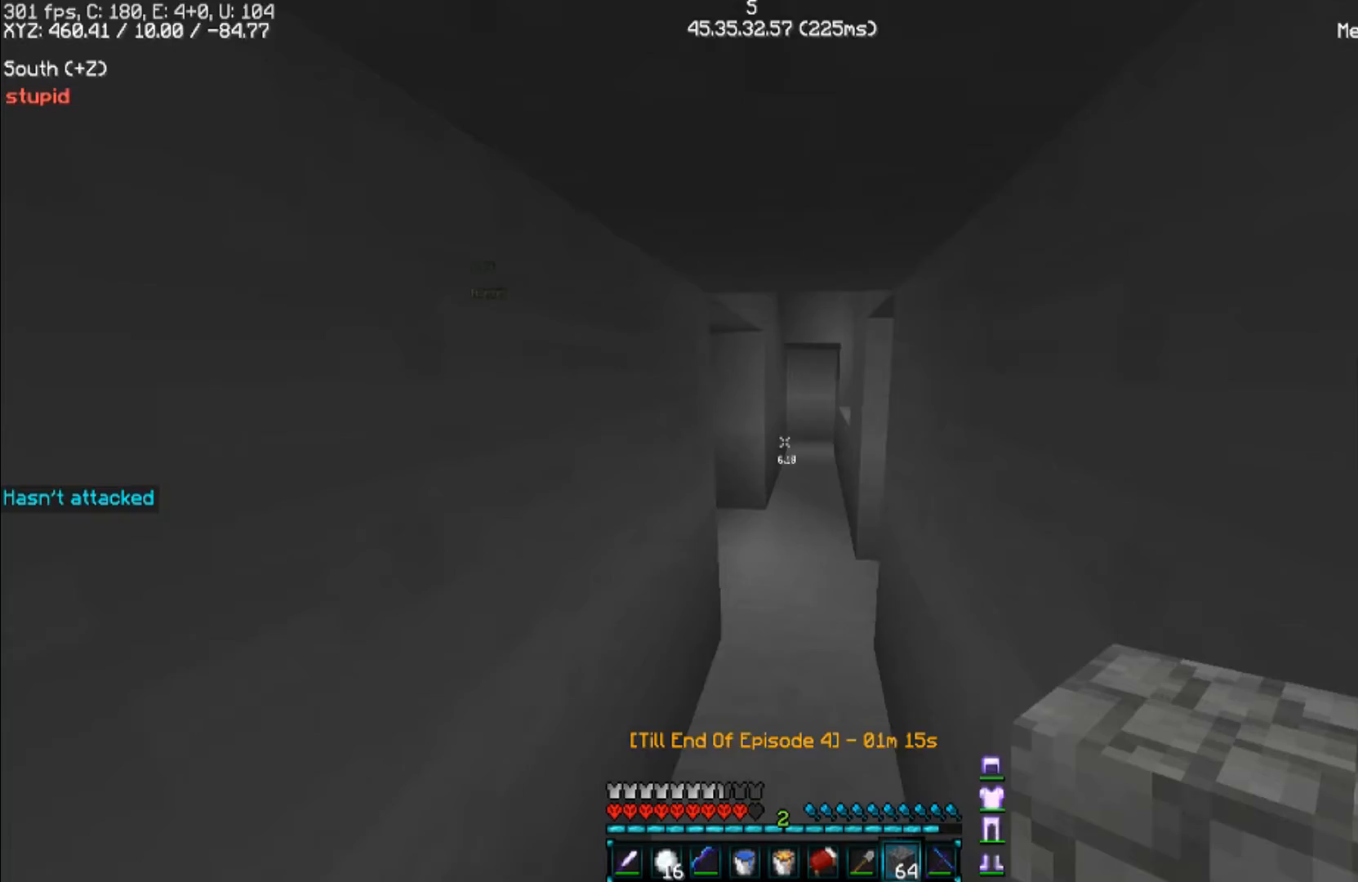
{"keys": ["d", "w"], "mouse": [], "events": [[67, "d", "down"]]}
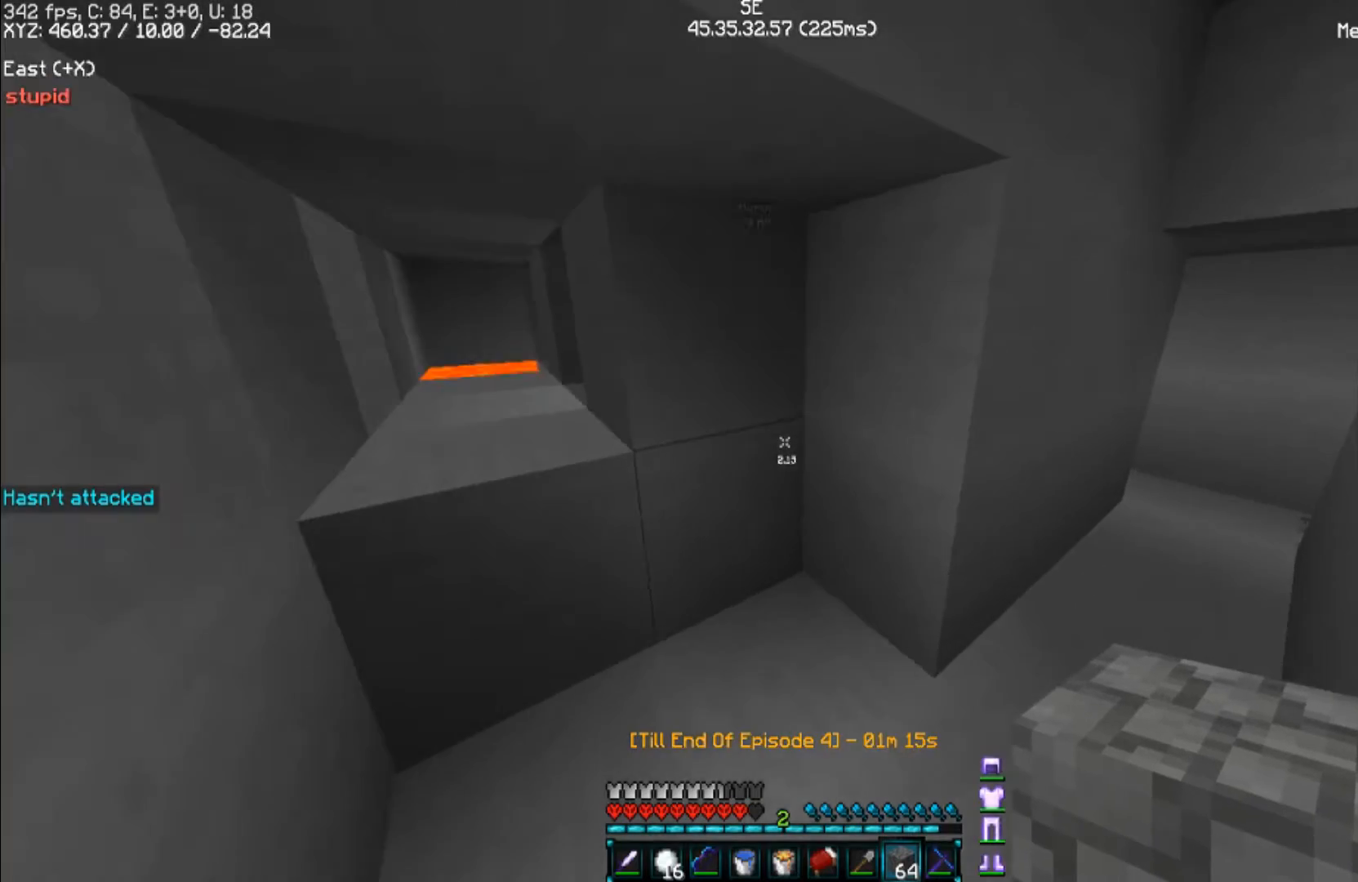
{"keys": ["d", "w"], "mouse": [], "events": []}
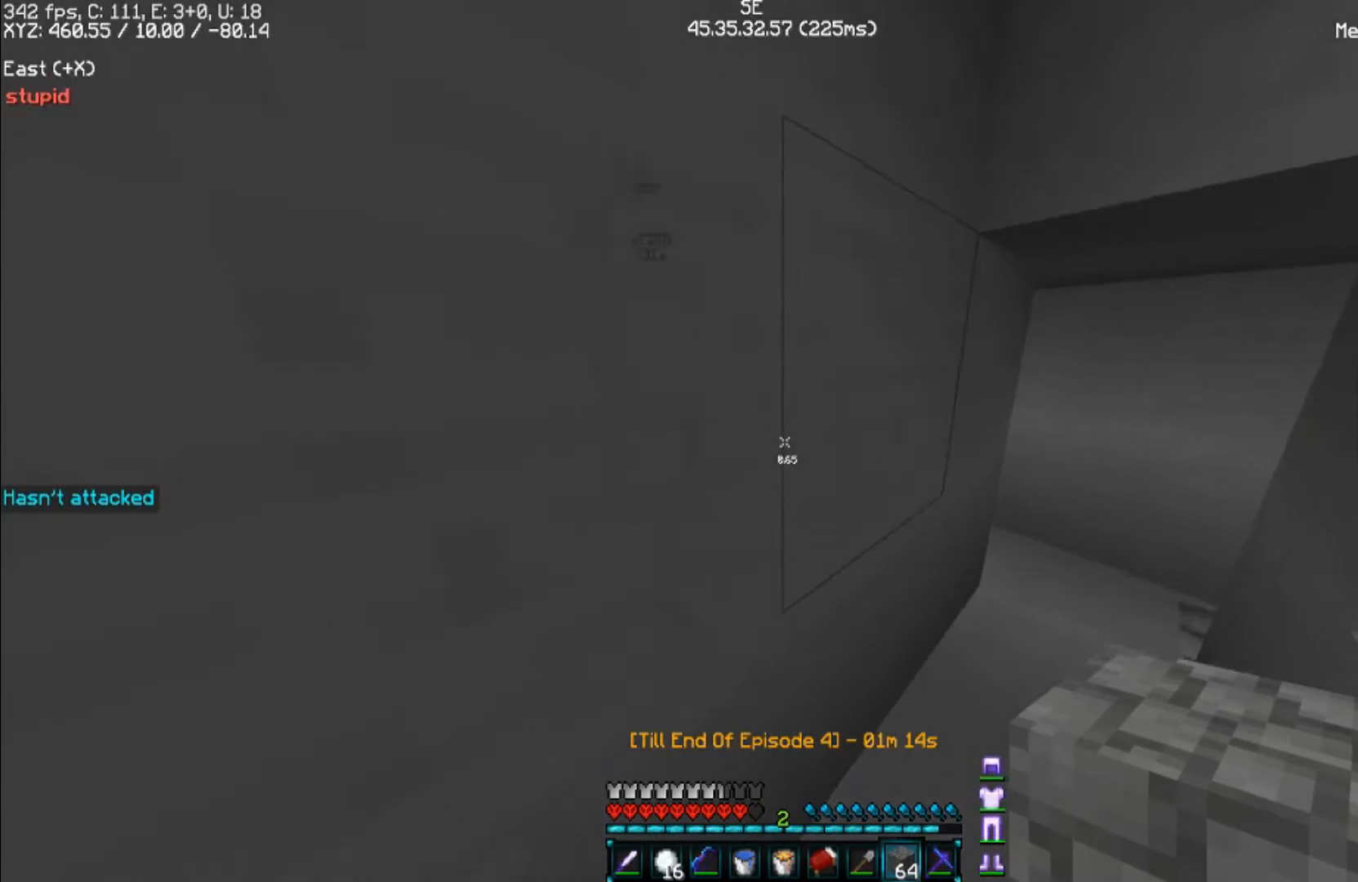
{"keys": ["d", "w"], "mouse": [], "events": []}
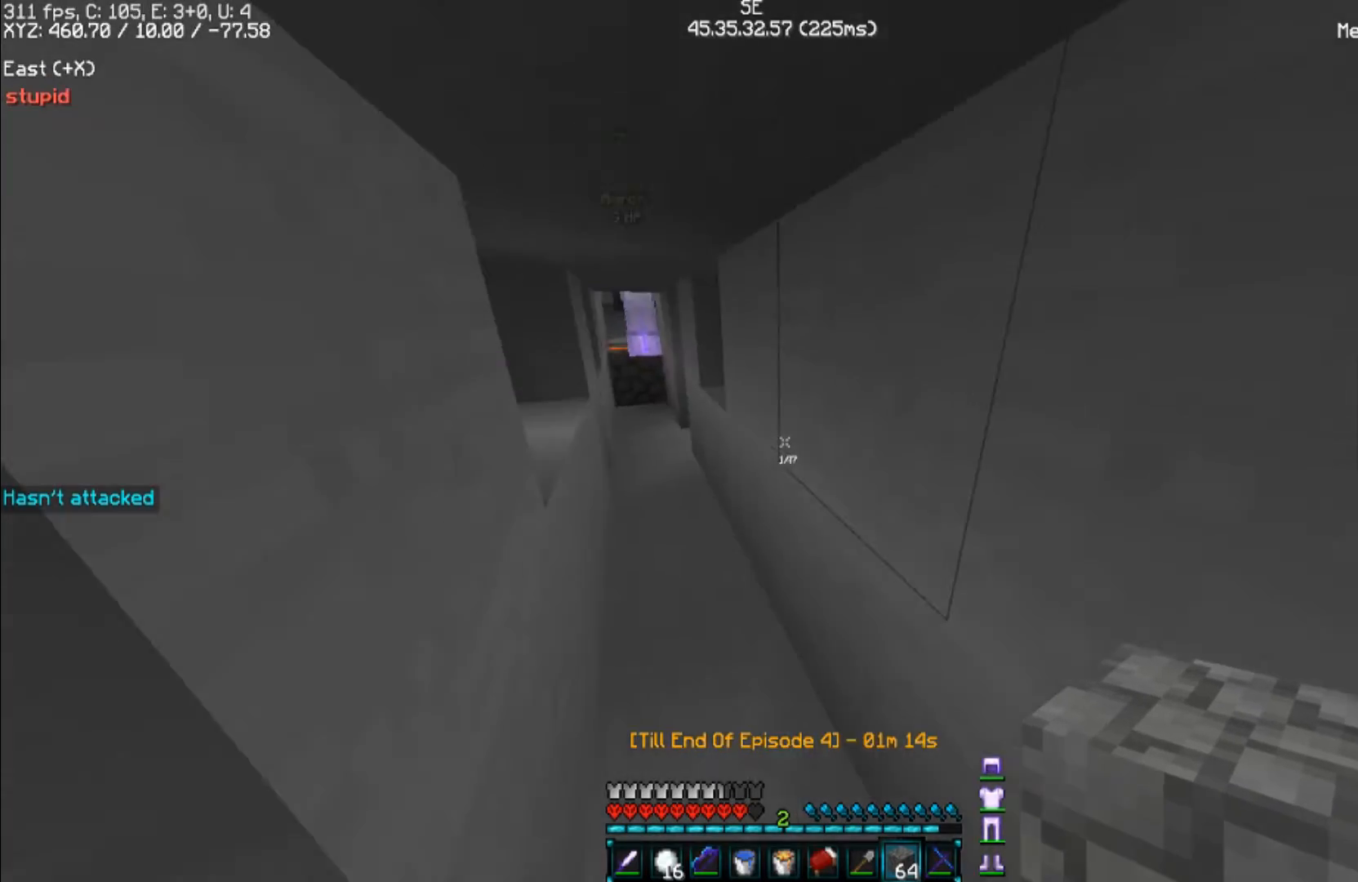
{"keys": ["w"], "mouse": [], "events": [[133, "d", "up"]]}
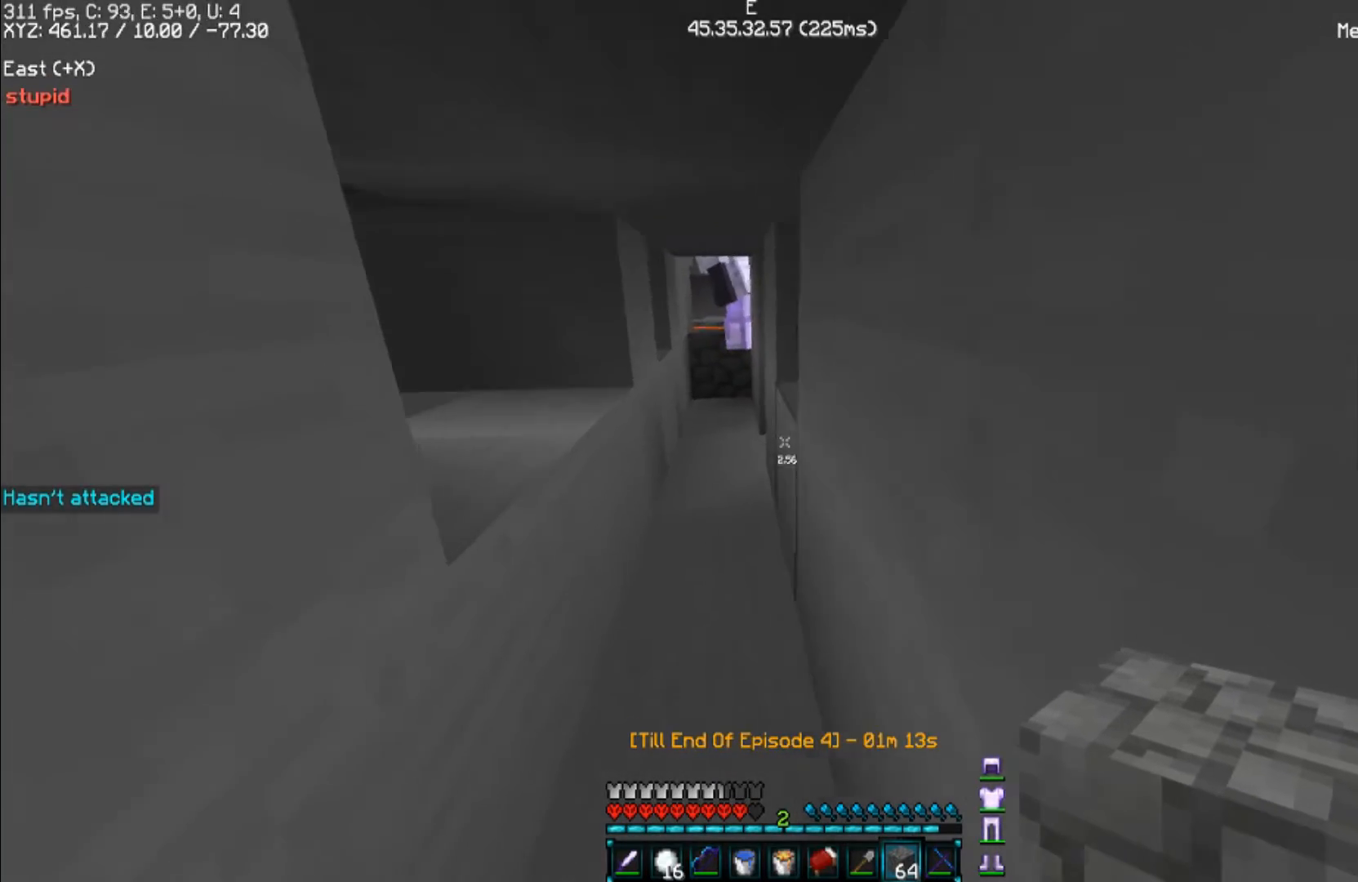
{"keys": ["w"], "mouse": []}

_REQUIREMENT:_ Pictures are to be left out; all other data must be returned exactly.

_WRITTEN ANSWER:_
{"keys": ["d", "w"], "mouse": [], "events": [[67, "d", "down"]]}
{"keys": ["d", "w"], "mouse": [], "events": []}
{"keys": ["d", "w"], "mouse": [], "events": []}
{"keys": ["w"], "mouse": [], "events": [[133, "d", "up"]]}
{"keys": ["w"], "mouse": []}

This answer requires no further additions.